*** Opening INFORMATION PROVIDED ***
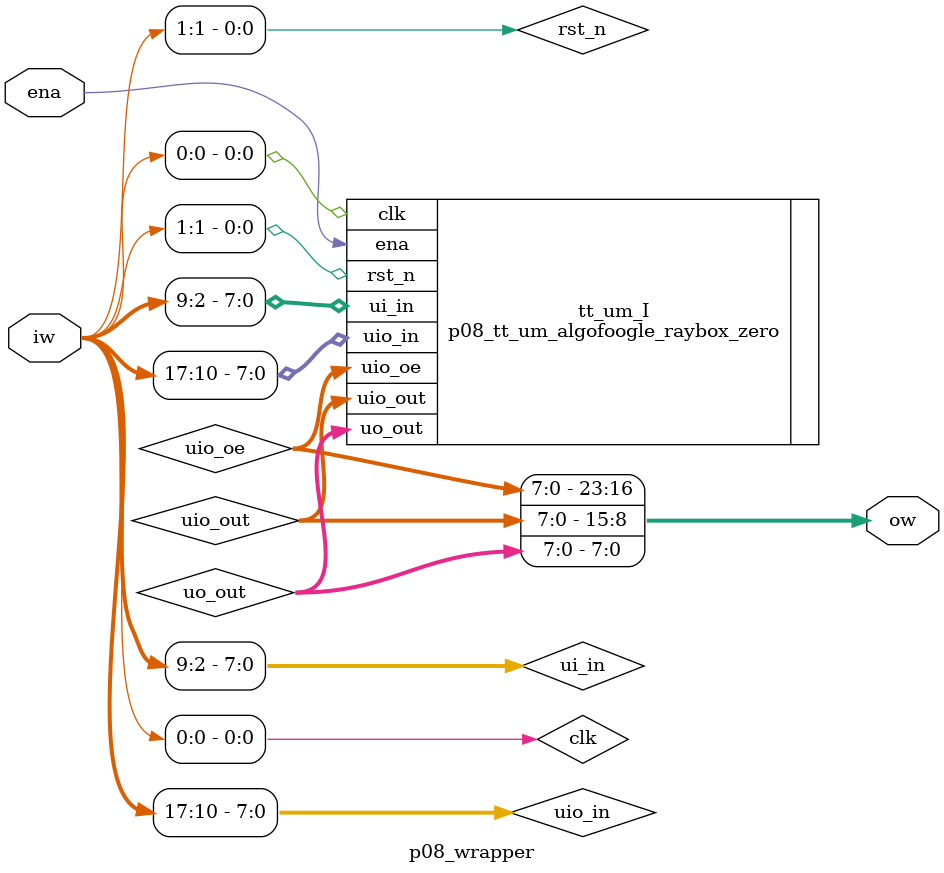
<source format=v>
`default_nettype none

module p08_wrapper (
  input wire ena,
  input wire [17:0] iw,
  output wire [23:0] ow
);

wire [7:0] uio_in;
wire [7:0] uio_out;
wire [7:0] uio_oe;
wire [7:0] uo_out;
wire [7:0] ui_in;
wire clk;
wire rst_n;

assign { uio_in, ui_in, rst_n, clk} = iw;
assign ow = { uio_oe, uio_out, uo_out };

p08_tt_um_algofoogle_raybox_zero tt_um_I (
  .uio_in  (uio_in),
  .uio_out (uio_out),
  .uio_oe  (uio_oe),
  .uo_out  (uo_out),
  .ui_in   (ui_in),
  .ena     (ena),
  .clk     (clk),
  .rst_n   (rst_n)
);

endmodule

</source>
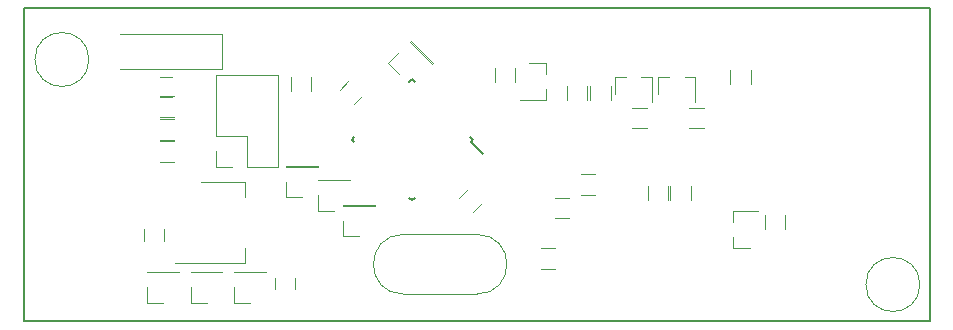
<source format=gbo>
G04 #@! TF.FileFunction,Legend,Bot*
%FSLAX46Y46*%
G04 Gerber Fmt 4.6, Leading zero omitted, Abs format (unit mm)*
G04 Created by KiCad (PCBNEW 4.0.7) date 11/22/17 14:23:38*
%MOMM*%
%LPD*%
G01*
G04 APERTURE LIST*
%ADD10C,0.100000*%
%ADD11C,0.150000*%
%ADD12C,0.120000*%
G04 APERTURE END LIST*
D10*
D11*
X18034000Y-22352000D02*
X18542000Y-22352000D01*
X18034000Y-23431500D02*
X18034000Y-22352000D01*
X94742000Y-22352000D02*
X94742000Y-23431500D01*
X18034000Y-48831500D02*
X18034000Y-23431500D01*
X39878000Y-48831500D02*
X18034000Y-48831500D01*
X94742000Y-48831500D02*
X39878000Y-48831500D01*
X94742000Y-47307500D02*
X94742000Y-48831500D01*
X94742000Y-23431500D02*
X94742000Y-47307500D01*
X18542000Y-22352000D02*
X94742000Y-22352000D01*
X56053524Y-33464500D02*
X55894425Y-33623599D01*
X50927000Y-28337976D02*
X50697190Y-28567786D01*
X45800476Y-33464500D02*
X46030286Y-33234690D01*
X50927000Y-38591024D02*
X51156810Y-38361214D01*
X56053524Y-33464500D02*
X55823714Y-33234690D01*
X50927000Y-38591024D02*
X50697190Y-38361214D01*
X45800476Y-33464500D02*
X46030286Y-33694310D01*
X50927000Y-28337976D02*
X51156810Y-28567786D01*
X55894425Y-33623599D02*
X56902052Y-34631226D01*
D12*
X28233000Y-42029000D02*
X28233000Y-41029000D01*
X29933000Y-41029000D02*
X29933000Y-42029000D01*
X39345500Y-46136500D02*
X39345500Y-45136500D01*
X41045500Y-45136500D02*
X41045500Y-46136500D01*
X46725394Y-29724187D02*
X46018287Y-30431294D01*
X44816206Y-29229213D02*
X45523313Y-28522106D01*
X29619000Y-28169500D02*
X30619000Y-28169500D01*
X30619000Y-29869500D02*
X29619000Y-29869500D01*
X34357000Y-28007000D02*
X39557000Y-28007000D01*
X34357000Y-33147000D02*
X34357000Y-28007000D01*
X39557000Y-35747000D02*
X39557000Y-28007000D01*
X34357000Y-33147000D02*
X36957000Y-33147000D01*
X36957000Y-33147000D02*
X36957000Y-35747000D01*
X36957000Y-35747000D02*
X39557000Y-35747000D01*
X34357000Y-34417000D02*
X34357000Y-35747000D01*
X34357000Y-35747000D02*
X35687000Y-35747000D01*
X32198000Y-44644000D02*
X34858000Y-44644000D01*
X32198000Y-44704000D02*
X32198000Y-44644000D01*
X34858000Y-44704000D02*
X34858000Y-44644000D01*
X32198000Y-44704000D02*
X34858000Y-44704000D01*
X32198000Y-45974000D02*
X32198000Y-47304000D01*
X32198000Y-47304000D02*
X33528000Y-47304000D01*
X28515000Y-44644000D02*
X31175000Y-44644000D01*
X28515000Y-44704000D02*
X28515000Y-44644000D01*
X31175000Y-44704000D02*
X31175000Y-44644000D01*
X28515000Y-44704000D02*
X31175000Y-44704000D01*
X28515000Y-45974000D02*
X28515000Y-47304000D01*
X28515000Y-47304000D02*
X29845000Y-47304000D01*
X35881000Y-44644000D02*
X38541000Y-44644000D01*
X35881000Y-44704000D02*
X35881000Y-44644000D01*
X38541000Y-44704000D02*
X38541000Y-44644000D01*
X35881000Y-44704000D02*
X38541000Y-44704000D01*
X35881000Y-45974000D02*
X35881000Y-47304000D01*
X35881000Y-47304000D02*
X37211000Y-47304000D01*
X45088500Y-38992500D02*
X47748500Y-38992500D01*
X45088500Y-39052500D02*
X45088500Y-38992500D01*
X47748500Y-39052500D02*
X47748500Y-38992500D01*
X45088500Y-39052500D02*
X47748500Y-39052500D01*
X45088500Y-40322500D02*
X45088500Y-41652500D01*
X45088500Y-41652500D02*
X46418500Y-41652500D01*
X42993000Y-36833500D02*
X45653000Y-36833500D01*
X42993000Y-36893500D02*
X42993000Y-36833500D01*
X45653000Y-36893500D02*
X45653000Y-36833500D01*
X42993000Y-36893500D02*
X45653000Y-36893500D01*
X42993000Y-38163500D02*
X42993000Y-39493500D01*
X42993000Y-39493500D02*
X44323000Y-39493500D01*
X40262500Y-35690500D02*
X42922500Y-35690500D01*
X40262500Y-35750500D02*
X40262500Y-35690500D01*
X42922500Y-35750500D02*
X42922500Y-35690500D01*
X40262500Y-35750500D02*
X42922500Y-35750500D01*
X40262500Y-37020500D02*
X40262500Y-38350500D01*
X40262500Y-38350500D02*
X41592500Y-38350500D01*
X50800000Y-25106596D02*
X52680904Y-26987500D01*
X50757574Y-25149022D02*
X50800000Y-25106596D01*
X52638478Y-27029926D02*
X52680904Y-26987500D01*
X50757574Y-25149022D02*
X52638478Y-27029926D01*
X49859548Y-26047048D02*
X48919096Y-26987500D01*
X48919096Y-26987500D02*
X49859548Y-27927952D01*
X40649000Y-28118500D02*
X40649000Y-29318500D01*
X42409000Y-29318500D02*
X42409000Y-28118500D01*
X29546000Y-31550500D02*
X30746000Y-31550500D01*
X30746000Y-29790500D02*
X29546000Y-29790500D01*
X29546000Y-33455500D02*
X30746000Y-33455500D01*
X30746000Y-31695500D02*
X29546000Y-31695500D01*
X29546000Y-35360500D02*
X30746000Y-35360500D01*
X30746000Y-33600500D02*
X29546000Y-33600500D01*
X36822047Y-37043000D02*
X36822047Y-38303000D01*
X36822047Y-43863000D02*
X36822047Y-42603000D01*
X33062047Y-37043000D02*
X36822047Y-37043000D01*
X30812047Y-43863000D02*
X36822047Y-43863000D01*
X56428000Y-41480500D02*
X50178000Y-41480500D01*
X56428000Y-46530500D02*
X50178000Y-46530500D01*
X56428000Y-46530500D02*
G75*
G03X56428000Y-41480500I0J2525000D01*
G01*
X50178000Y-46530500D02*
G75*
G02X50178000Y-41480500I0J2525000D01*
G01*
X56829477Y-38860604D02*
X56122370Y-39567711D01*
X54920289Y-38365630D02*
X55627396Y-37658523D01*
X78091000Y-42664500D02*
X78091000Y-41734500D01*
X78091000Y-39504500D02*
X78091000Y-40434500D01*
X78091000Y-39504500D02*
X80251000Y-39504500D01*
X78091000Y-42664500D02*
X79551000Y-42664500D01*
X71762500Y-28116500D02*
X72692500Y-28116500D01*
X74922500Y-28116500D02*
X73992500Y-28116500D01*
X74922500Y-28116500D02*
X74922500Y-30276500D01*
X71762500Y-28116500D02*
X71762500Y-29576500D01*
X68079500Y-28116500D02*
X69009500Y-28116500D01*
X71239500Y-28116500D02*
X70309500Y-28116500D01*
X71239500Y-28116500D02*
X71239500Y-30276500D01*
X68079500Y-28116500D02*
X68079500Y-29576500D01*
X62244000Y-26931500D02*
X62244000Y-27861500D01*
X62244000Y-30091500D02*
X62244000Y-29161500D01*
X62244000Y-30091500D02*
X60084000Y-30091500D01*
X62244000Y-26931500D02*
X60784000Y-26931500D01*
X82541000Y-41002500D02*
X82541000Y-39802500D01*
X80781000Y-39802500D02*
X80781000Y-41002500D01*
X65777000Y-30080500D02*
X65777000Y-28880500D01*
X64017000Y-28880500D02*
X64017000Y-30080500D01*
X67745500Y-30080500D02*
X67745500Y-28880500D01*
X65985500Y-28880500D02*
X65985500Y-30080500D01*
X79620000Y-28777500D02*
X79620000Y-27577500D01*
X77860000Y-27577500D02*
X77860000Y-28777500D01*
X72780000Y-37389500D02*
X72780000Y-38589500D01*
X74540000Y-38589500D02*
X74540000Y-37389500D01*
X70875000Y-37389500D02*
X70875000Y-38589500D01*
X72635000Y-38589500D02*
X72635000Y-37389500D01*
X65233000Y-38154500D02*
X66433000Y-38154500D01*
X66433000Y-36394500D02*
X65233000Y-36394500D01*
X63010500Y-40123000D02*
X64210500Y-40123000D01*
X64210500Y-38363000D02*
X63010500Y-38363000D01*
X61804000Y-44377500D02*
X63004000Y-44377500D01*
X63004000Y-42617500D02*
X61804000Y-42617500D01*
X74410000Y-32503000D02*
X75610000Y-32503000D01*
X75610000Y-30743000D02*
X74410000Y-30743000D01*
X69584000Y-32503000D02*
X70784000Y-32503000D01*
X70784000Y-30743000D02*
X69584000Y-30743000D01*
X57921000Y-27356500D02*
X57921000Y-28556500D01*
X59681000Y-28556500D02*
X59681000Y-27356500D01*
X26156500Y-24471500D02*
X34856500Y-24471500D01*
X34856500Y-24471500D02*
X34856500Y-27471500D01*
X34856500Y-27471500D02*
X26156500Y-27471500D01*
X23558500Y-26670000D02*
G75*
G03X23558500Y-26670000I-2286000J0D01*
G01*
X93916500Y-45720000D02*
G75*
G03X93916500Y-45720000I-2286000J0D01*
G01*
M02*

</source>
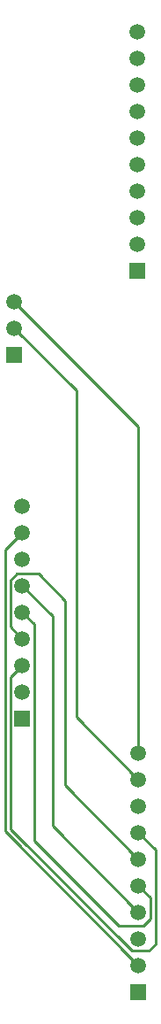
<source format=gbl>
%FSTAX23Y23*%
%MOIN*%
%SFA1B1*%

%IPPOS*%
%ADD11C,0.010000*%
%ADD14C,0.059060*%
%ADD15R,0.059060X0.059060*%
%LNpcb2-1*%
%LPD*%
G54D11*
X01135Y01744D02*
X0164Y0124D01*
X01135Y01744D02*
Y02805D01*
X012Y0287*
X01155Y02325D02*
X012Y0237D01*
X01155Y01753D02*
Y02325D01*
Y01753D02*
X01614Y01295D01*
X0168*
X01705Y0132*
Y01675*
X0164Y0174D02*
X01705Y01675D01*
X01363Y01917D02*
X0164Y0164D01*
X01363Y01917D02*
Y02613D01*
X01262Y02714D02*
X01363Y02613D01*
X0118Y02714D02*
X01262D01*
X01155Y0269D02*
X0118Y02714D01*
X01155Y02514D02*
Y0269D01*
Y02514D02*
X012Y0247D01*
Y0257D02*
X01245Y02525D01*
Y0171D02*
Y02525D01*
Y0171D02*
X01565Y0139D01*
X0166*
X01685Y01415*
Y01495*
X0164Y0154D02*
X01685Y01495D01*
X0164Y0204D02*
Y0327D01*
X0117Y0374D02*
X0164Y0327D01*
X0117Y0364D02*
X01405Y03405D01*
Y02175D02*
Y03405D01*
Y02175D02*
X0164Y0194D01*
X012Y0267D02*
X01315Y02555D01*
Y01765D02*
Y02555D01*
Y01765D02*
X0164Y0144D01*
G54D14*
X01635Y04056D03*
Y04756D03*
Y04656D03*
Y04556D03*
Y04456D03*
Y04356D03*
Y04256D03*
Y04156D03*
Y03956D03*
X0164Y0134D03*
Y0204D03*
Y0194D03*
Y0184D03*
Y0174D03*
Y0164D03*
Y0154D03*
Y0144D03*
Y0124D03*
X012Y0237D03*
Y0247D03*
Y0257D03*
Y0267D03*
Y0277D03*
Y0287D03*
Y0297D03*
Y0227D03*
X0117Y0364D03*
Y0374D03*
G54D15*
X01635Y03856D03*
X0164Y0114D03*
X012Y0217D03*
X0117Y0354D03*
M02*
</source>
*** Closing INFORMATION PROVIDED ***
From the entries above, say how many lines contain "assign". Only the number is wanted.

2